### PROBLEM STATEMENT
Every line in the records below between the one holding "187: (512, 345)" and the one holding "198: (479, 255)", inclusive, is to be set down exactly; all other lines are to be left out.

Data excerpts
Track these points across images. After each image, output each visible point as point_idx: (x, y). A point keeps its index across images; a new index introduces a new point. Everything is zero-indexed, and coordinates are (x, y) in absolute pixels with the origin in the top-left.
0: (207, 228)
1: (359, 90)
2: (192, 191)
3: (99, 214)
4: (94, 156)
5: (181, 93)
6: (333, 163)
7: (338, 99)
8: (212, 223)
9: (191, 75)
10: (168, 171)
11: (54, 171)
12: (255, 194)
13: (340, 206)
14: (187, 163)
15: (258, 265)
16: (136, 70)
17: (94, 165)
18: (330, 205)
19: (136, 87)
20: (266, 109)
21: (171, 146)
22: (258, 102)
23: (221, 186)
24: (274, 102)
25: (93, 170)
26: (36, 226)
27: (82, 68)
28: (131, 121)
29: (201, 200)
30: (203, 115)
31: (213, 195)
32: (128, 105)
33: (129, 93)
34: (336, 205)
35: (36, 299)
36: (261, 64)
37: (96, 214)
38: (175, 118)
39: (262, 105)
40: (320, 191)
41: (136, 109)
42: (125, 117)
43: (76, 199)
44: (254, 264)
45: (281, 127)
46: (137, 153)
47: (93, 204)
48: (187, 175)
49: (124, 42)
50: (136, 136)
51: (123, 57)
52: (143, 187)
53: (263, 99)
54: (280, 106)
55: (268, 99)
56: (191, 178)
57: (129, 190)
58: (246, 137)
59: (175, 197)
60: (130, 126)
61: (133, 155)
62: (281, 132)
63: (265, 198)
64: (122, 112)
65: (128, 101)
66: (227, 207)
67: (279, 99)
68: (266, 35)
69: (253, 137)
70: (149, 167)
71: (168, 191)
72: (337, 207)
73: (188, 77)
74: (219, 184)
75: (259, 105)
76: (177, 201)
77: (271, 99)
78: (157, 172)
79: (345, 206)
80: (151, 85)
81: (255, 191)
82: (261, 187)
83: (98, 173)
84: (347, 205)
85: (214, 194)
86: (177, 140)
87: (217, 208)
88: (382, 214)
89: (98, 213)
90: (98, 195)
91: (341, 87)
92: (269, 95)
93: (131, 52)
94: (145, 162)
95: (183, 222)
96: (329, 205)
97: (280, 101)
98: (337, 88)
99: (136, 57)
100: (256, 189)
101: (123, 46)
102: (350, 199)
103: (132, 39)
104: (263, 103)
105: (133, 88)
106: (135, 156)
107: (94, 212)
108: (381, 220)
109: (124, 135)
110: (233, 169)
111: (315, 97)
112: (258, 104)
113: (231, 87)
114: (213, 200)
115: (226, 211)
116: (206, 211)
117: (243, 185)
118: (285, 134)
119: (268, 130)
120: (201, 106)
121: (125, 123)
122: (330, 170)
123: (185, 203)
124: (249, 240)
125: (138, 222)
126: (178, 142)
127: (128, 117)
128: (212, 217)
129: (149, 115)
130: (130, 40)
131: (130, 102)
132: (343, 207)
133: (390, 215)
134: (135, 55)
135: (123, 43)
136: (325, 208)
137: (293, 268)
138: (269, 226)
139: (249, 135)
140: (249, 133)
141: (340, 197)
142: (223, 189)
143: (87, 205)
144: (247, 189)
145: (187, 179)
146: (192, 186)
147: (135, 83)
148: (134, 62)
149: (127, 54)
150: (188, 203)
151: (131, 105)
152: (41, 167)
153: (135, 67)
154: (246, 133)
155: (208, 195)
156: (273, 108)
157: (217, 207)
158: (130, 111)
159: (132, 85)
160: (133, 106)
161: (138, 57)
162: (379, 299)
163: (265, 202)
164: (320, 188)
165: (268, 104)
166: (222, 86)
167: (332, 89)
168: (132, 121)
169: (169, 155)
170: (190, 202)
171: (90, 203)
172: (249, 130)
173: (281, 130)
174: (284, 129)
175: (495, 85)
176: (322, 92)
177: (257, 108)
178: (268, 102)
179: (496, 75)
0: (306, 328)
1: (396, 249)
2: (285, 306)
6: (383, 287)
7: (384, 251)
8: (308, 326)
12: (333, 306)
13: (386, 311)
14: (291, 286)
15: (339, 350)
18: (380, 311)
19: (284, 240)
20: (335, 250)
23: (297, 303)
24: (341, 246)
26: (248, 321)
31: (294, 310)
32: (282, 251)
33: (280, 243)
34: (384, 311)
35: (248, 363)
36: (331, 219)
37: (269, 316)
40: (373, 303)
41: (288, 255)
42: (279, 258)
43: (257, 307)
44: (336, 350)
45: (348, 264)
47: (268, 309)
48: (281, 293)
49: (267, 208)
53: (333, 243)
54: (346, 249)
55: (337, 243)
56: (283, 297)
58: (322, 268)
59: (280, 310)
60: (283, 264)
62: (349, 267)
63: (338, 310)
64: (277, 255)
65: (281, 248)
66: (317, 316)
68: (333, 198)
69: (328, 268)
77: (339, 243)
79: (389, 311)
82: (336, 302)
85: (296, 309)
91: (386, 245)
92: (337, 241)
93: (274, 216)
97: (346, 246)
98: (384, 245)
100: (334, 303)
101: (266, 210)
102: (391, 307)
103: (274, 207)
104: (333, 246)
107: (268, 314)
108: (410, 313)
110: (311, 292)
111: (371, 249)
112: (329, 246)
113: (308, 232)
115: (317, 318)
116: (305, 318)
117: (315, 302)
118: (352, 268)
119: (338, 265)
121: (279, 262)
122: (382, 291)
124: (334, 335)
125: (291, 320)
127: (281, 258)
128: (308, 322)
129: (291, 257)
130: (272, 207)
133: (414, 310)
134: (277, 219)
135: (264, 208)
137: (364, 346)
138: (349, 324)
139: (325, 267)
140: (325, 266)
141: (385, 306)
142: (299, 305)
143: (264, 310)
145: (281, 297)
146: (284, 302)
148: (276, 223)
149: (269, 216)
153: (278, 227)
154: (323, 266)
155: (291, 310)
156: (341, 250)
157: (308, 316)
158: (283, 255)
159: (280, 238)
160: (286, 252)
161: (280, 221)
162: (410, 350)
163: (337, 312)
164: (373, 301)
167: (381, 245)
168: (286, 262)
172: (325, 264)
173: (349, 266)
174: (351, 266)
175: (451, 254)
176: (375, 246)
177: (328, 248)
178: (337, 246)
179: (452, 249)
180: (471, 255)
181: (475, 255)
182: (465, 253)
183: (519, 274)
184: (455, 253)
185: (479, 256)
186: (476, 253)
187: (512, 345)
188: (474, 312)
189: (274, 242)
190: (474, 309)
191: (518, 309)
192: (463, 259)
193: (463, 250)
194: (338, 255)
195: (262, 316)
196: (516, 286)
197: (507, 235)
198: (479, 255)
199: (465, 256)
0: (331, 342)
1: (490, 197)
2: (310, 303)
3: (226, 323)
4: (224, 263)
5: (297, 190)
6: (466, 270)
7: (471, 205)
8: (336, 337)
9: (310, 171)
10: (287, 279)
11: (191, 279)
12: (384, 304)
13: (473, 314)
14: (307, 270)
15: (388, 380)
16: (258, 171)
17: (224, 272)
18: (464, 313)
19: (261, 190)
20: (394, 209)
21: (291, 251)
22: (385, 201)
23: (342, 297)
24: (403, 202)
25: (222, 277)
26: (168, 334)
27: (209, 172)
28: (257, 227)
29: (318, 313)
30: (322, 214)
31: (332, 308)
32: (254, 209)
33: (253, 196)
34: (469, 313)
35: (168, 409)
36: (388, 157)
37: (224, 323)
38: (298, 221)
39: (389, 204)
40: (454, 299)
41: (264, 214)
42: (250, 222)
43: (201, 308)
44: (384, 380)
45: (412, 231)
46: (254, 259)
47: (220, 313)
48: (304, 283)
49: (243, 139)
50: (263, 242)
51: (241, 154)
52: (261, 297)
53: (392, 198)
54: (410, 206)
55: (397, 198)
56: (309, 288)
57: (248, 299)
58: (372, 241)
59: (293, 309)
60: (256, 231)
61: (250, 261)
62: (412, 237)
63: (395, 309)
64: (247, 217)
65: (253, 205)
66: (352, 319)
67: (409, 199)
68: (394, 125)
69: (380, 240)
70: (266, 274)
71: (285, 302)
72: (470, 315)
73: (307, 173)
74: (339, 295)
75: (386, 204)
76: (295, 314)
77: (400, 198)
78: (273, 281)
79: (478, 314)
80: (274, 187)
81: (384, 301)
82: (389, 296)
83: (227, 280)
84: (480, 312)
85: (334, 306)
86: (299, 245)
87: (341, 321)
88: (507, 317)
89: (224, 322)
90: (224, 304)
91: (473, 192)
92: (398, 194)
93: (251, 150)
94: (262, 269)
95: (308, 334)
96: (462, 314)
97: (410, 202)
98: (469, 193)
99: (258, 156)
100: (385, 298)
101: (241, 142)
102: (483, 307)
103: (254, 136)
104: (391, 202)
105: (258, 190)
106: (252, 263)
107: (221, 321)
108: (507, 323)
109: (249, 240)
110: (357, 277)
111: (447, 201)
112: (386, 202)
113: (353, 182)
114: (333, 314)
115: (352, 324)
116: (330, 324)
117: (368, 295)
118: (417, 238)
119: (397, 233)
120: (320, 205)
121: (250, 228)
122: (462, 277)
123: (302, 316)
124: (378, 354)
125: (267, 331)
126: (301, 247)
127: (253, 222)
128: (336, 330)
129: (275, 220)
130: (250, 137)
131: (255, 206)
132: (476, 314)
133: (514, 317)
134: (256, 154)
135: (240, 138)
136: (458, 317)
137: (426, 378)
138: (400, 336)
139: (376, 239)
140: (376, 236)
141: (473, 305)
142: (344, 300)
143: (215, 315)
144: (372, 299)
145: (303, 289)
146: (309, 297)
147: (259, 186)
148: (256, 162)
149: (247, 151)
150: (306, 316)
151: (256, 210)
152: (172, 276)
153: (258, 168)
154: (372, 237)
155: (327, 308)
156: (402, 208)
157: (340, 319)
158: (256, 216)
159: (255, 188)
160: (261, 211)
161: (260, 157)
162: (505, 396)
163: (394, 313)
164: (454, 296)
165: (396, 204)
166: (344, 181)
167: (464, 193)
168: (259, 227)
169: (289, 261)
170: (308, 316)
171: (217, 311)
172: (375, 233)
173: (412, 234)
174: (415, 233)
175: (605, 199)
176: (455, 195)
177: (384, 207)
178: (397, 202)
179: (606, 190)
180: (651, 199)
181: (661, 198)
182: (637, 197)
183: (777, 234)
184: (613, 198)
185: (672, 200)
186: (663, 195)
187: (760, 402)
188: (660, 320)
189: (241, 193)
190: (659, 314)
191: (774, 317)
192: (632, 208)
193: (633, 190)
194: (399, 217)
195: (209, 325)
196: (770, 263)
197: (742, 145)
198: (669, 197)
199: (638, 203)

### EXERCISE RESULT
187: (512, 345)
188: (474, 312)
189: (274, 242)
190: (474, 309)
191: (518, 309)
192: (463, 259)
193: (463, 250)
194: (338, 255)
195: (262, 316)
196: (516, 286)
197: (507, 235)
198: (479, 255)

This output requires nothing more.